It sounded like a convoluted mess to begin with. If you were a partner and only had a small amount of control you were being used for financial backing. Accountants do paperwork and don't have any idea on how much time custom work takes. I don't see how an accountant can set/question pricing unless it's repetitive work. 

If you step out on your own just figure in all of your expenses, including toilet paper, and how much you would need to keep the doors open. Then figure out how much it would take to keep you interested. The old saying "too many cooks in the kitchen" applies to business very well.


----------



## straightedgellc (Jul 12, 2014)

I think you have to bid jobs to get them if you need them, but work extra hard on your marketing efforts on the side to get more leads. I read this somewhere and it stuck with me...guys read this and know this! *"you can only charge a price that you can support"* meaning you can only charge a high price if you have created options for yourself through, referrals, word of mouth, and marketing efforts. :thumbsup:


----------



## jb4211 (Jul 13, 2010)

straightedgellc said:


> "you can only charge a price that you can support" meaning you can only charge a high price if you have created options for yourself through, referrals, word of mouth, and marketing efforts. :thumbsup:


I think it could also mean that the quality should match the invoice.


----------



## Grateful_Monk (Jan 31, 2014)

Pbpaints said:


> Okay so my wife does the "office" work for my small but growing company.


Stop Right There!

Not good for business, not good for family.


----------



## straightedgellc (Jul 12, 2014)

I think it would be great for my wife to do my office work if I could find a good wife! :laughing:

She would have to do a great job but I think she would because of it contributing to the family...





painters Jacksonville FL


----------



## madmax718 (Dec 7, 2012)

Based upon the way you calculate, you really don't take complex factors into the equation. Which is good, and bad at the same time. 

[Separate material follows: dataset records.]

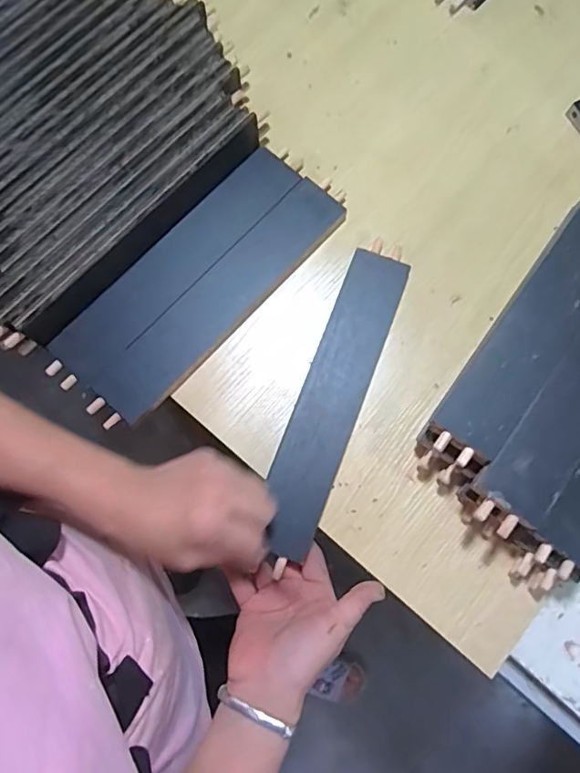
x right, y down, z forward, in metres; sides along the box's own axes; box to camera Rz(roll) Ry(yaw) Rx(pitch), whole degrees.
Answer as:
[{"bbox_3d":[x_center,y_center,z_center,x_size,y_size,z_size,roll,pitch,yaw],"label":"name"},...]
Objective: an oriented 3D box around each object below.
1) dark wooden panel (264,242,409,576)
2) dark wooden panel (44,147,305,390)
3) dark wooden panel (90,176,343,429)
[{"bbox_3d":[0.040,0.006,0.462,0.058,0.020,0.292,19,77,5],"label":"dark wooden panel"},{"bbox_3d":[-0.105,-0.119,0.483,0.053,0.013,0.301,41,81,9],"label":"dark wooden panel"},{"bbox_3d":[-0.062,-0.083,0.478,0.055,0.017,0.297,41,81,9],"label":"dark wooden panel"}]

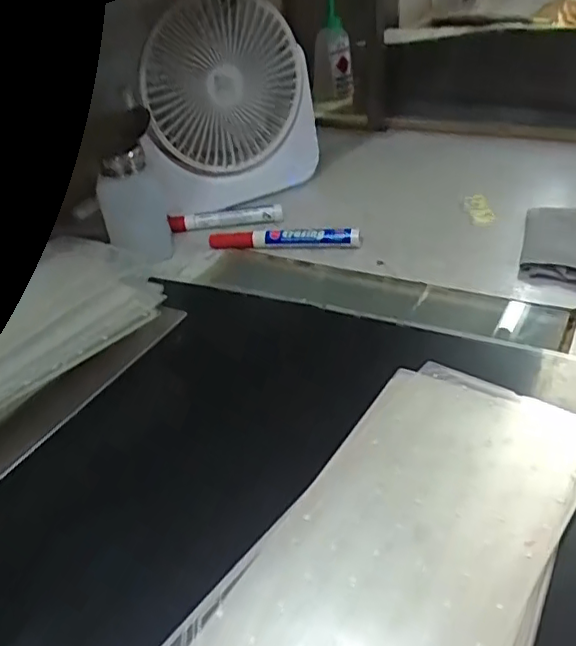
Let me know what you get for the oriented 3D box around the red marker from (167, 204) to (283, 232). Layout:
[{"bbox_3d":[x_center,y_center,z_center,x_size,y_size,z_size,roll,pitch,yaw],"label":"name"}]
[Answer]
[{"bbox_3d":[-0.062,-0.106,0.601,0.112,0.018,0.020,-5,33,2],"label":"red marker"}]

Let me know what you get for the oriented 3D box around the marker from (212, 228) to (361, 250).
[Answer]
[{"bbox_3d":[-0.005,-0.076,0.549,0.140,0.019,0.013,1,34,12],"label":"marker"}]

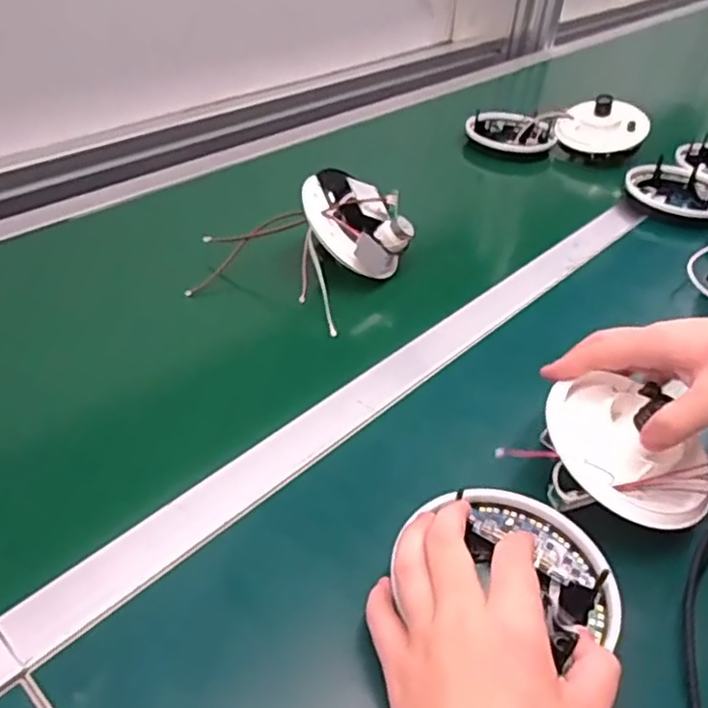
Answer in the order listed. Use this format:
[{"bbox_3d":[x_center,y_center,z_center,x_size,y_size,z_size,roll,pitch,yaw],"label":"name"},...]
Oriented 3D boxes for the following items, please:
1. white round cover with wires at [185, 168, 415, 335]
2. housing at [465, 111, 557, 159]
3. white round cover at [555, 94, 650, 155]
[{"bbox_3d":[-0.043,-0.101,0.647,0.135,0.085,0.183,24,44,23],"label":"white round cover with wires"},{"bbox_3d":[0.232,-0.328,0.997,0.127,0.035,0.124,10,40,8],"label":"housing"},{"bbox_3d":[0.355,-0.322,0.961,0.122,0.040,0.084,16,82,13],"label":"white round cover"}]

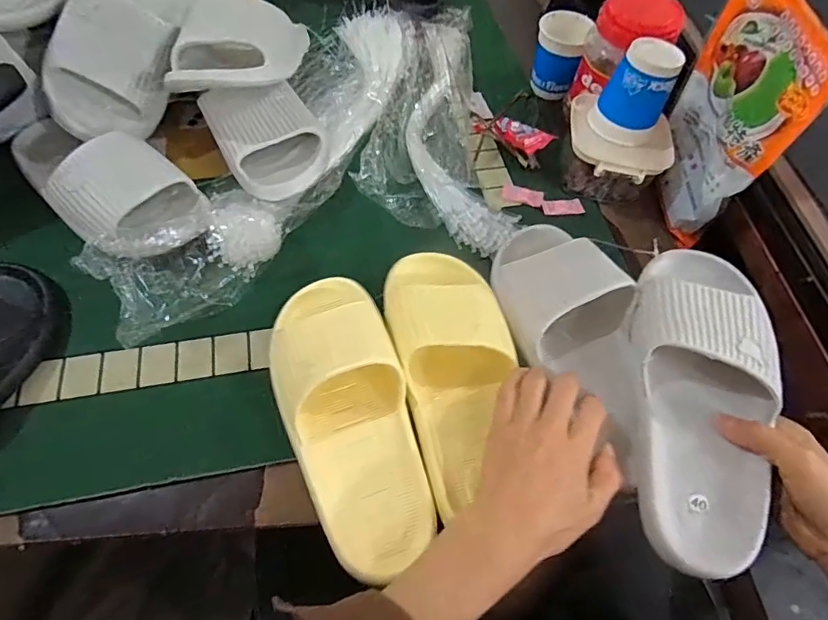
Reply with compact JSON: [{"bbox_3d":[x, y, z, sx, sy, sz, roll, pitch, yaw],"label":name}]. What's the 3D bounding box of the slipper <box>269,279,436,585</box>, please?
[{"bbox_3d":[-0.052,0.079,0.383,0.096,0.054,0.229,-15,74,-11],"label":"slipper"}]

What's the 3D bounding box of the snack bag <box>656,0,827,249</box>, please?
[{"bbox_3d":[0.301,-0.191,0.471,0.029,0.210,0.161,6,60,1],"label":"snack bag"}]

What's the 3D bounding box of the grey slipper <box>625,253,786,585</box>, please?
[{"bbox_3d":[0.222,0.063,0.374,0.096,0.058,0.248,10,70,3],"label":"grey slipper"}]

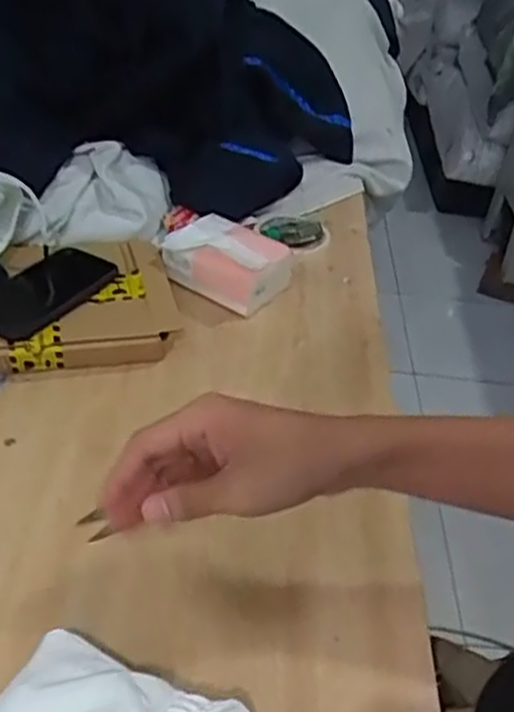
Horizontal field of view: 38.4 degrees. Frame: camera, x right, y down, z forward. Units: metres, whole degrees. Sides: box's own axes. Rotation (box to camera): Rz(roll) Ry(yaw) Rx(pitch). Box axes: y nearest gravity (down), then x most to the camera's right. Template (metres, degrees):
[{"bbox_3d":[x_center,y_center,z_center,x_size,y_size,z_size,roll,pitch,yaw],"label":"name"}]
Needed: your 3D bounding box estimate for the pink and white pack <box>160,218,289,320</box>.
[{"bbox_3d":[-0.028,-0.104,0.820,0.121,0.057,0.102,27,42,23],"label":"pink and white pack"}]

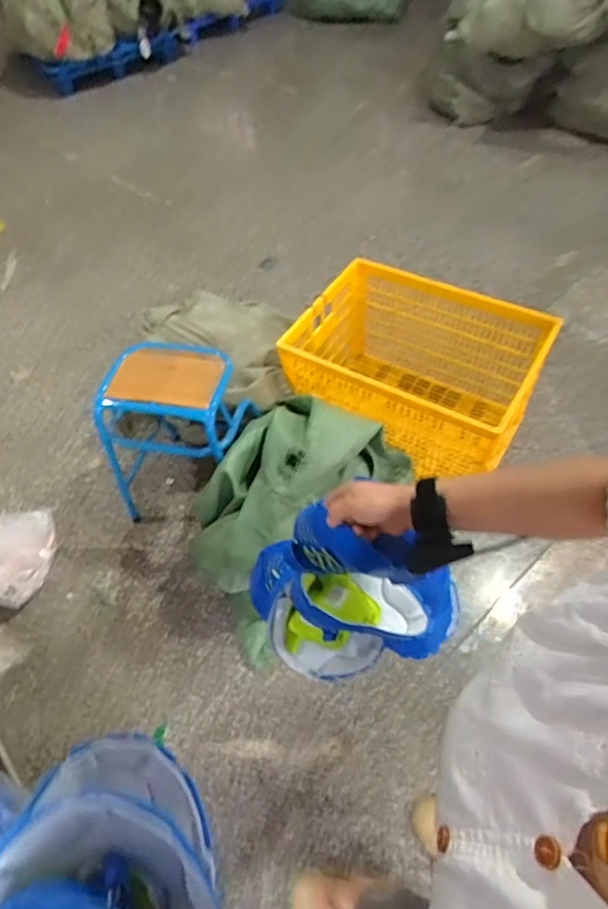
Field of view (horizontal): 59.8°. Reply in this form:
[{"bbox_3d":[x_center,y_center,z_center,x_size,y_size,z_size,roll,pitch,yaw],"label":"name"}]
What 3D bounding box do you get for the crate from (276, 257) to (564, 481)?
[{"bbox_3d":[0.330,-0.236,1.665,0.682,0.437,0.502,25,59,22],"label":"crate"}]

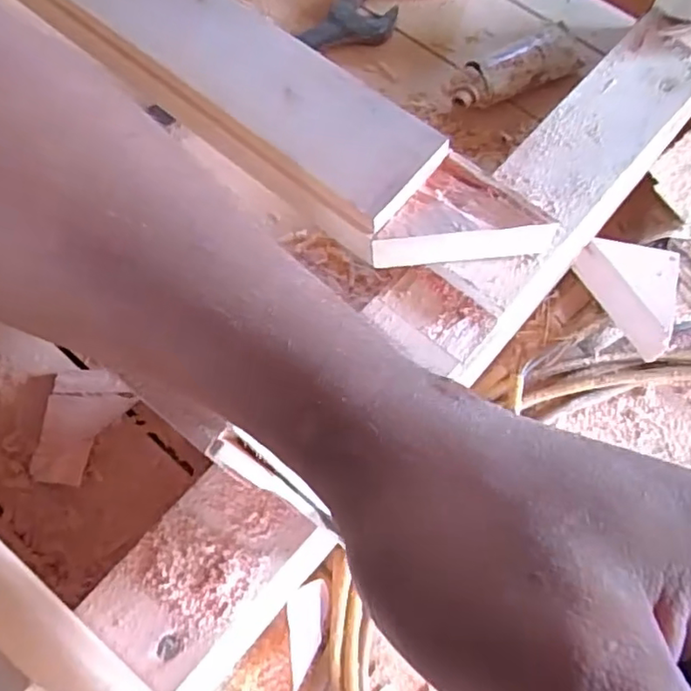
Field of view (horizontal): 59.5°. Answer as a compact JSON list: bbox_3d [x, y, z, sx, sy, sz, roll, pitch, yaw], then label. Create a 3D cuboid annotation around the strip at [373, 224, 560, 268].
[{"bbox_3d":[0.059,-0.049,0.299,0.089,0.026,0.004,-5,68,-3],"label":"strip"}]

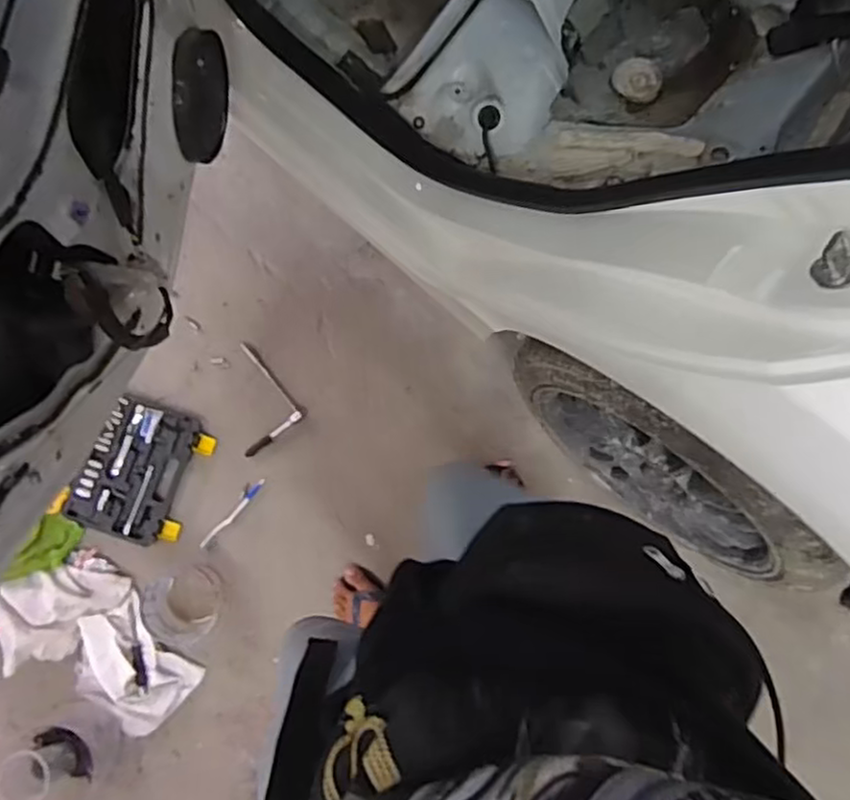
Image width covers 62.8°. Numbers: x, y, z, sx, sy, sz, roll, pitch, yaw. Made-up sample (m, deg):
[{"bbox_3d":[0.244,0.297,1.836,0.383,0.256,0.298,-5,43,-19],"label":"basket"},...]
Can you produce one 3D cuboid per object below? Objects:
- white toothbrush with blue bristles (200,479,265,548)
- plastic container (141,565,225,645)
[{"bbox_3d":[-0.390,0.231,1.420,0.017,0.018,0.176,42,83,1],"label":"white toothbrush with blue bristles"},{"bbox_3d":[-0.468,0.403,1.356,0.140,0.073,0.135,0,85,-4],"label":"plastic container"}]

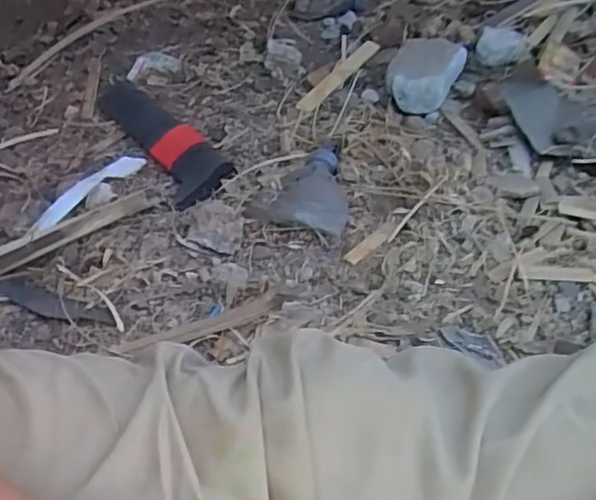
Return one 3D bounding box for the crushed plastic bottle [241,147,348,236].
[{"bbox_3d":[0.003,-0.069,0.689,0.103,0.024,0.109,3,44,10],"label":"crushed plastic bottle"}]

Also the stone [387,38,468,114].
[{"bbox_3d":[0.160,-0.230,0.825,0.089,0.045,0.125,16,51,25],"label":"stone"}]

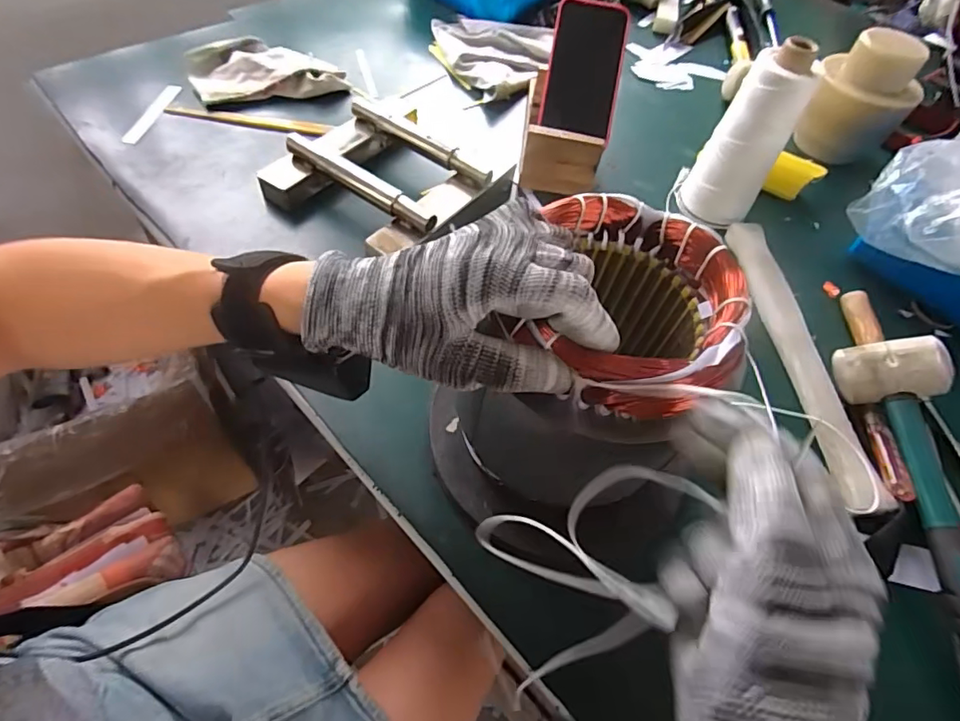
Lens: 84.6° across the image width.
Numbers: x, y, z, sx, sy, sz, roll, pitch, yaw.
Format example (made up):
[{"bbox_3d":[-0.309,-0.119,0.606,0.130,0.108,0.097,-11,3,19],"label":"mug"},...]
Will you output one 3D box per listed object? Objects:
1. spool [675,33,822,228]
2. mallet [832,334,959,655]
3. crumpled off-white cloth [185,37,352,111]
[{"bbox_3d":[0.261,-0.212,0.515,0.060,0.165,0.063,2,56,-4],"label":"spool"},{"bbox_3d":[0.327,0.099,0.362,0.068,0.058,0.305,2,56,-4],"label":"mallet"},{"bbox_3d":[-0.251,-0.343,0.624,0.165,0.027,0.095,-17,59,-16],"label":"crumpled off-white cloth"}]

Paint is expensive, even at contractor rates. I do a pretty darn good job of painting, but I take a lot of precautions that take time and money (like masking everything off, covering the floors, etc). I've had pro painters that never had a single spec drop, but I still put down covering- not worth the headaches for a few minutes of preparation. 

If you want above average paying jobs, you'll have to get a lot of word of mouth referrals. And professional image is important. Neat, clean, not smelly. Especially in the "paint and finish" category, that image is easily worth 100 bucks a day. People do notice when your tools of the trade are organized, vs a old paint bucket, even if the person with the paint bucket is the better tradesmen. 

Price out what you think that market will support- and also price accordingly to their "timeline"- if they want you in and out in 2 days, price higher. If they are flexible, price a little lower. Give them options on paint, the number of coats, etc. 

180 for your guys is pretty decent wage. How many hours do they work a day? Figure out how many you are hiring- also keep in mind the new laws on heathcare and "paid sick days" if you go over 5 employees. 

are they 1099 or w2's? Are you withholding for them or not? You need to check with a Small business accountant, they can help you a lot more in figuring out how to do everything legally, and make some profit.


----------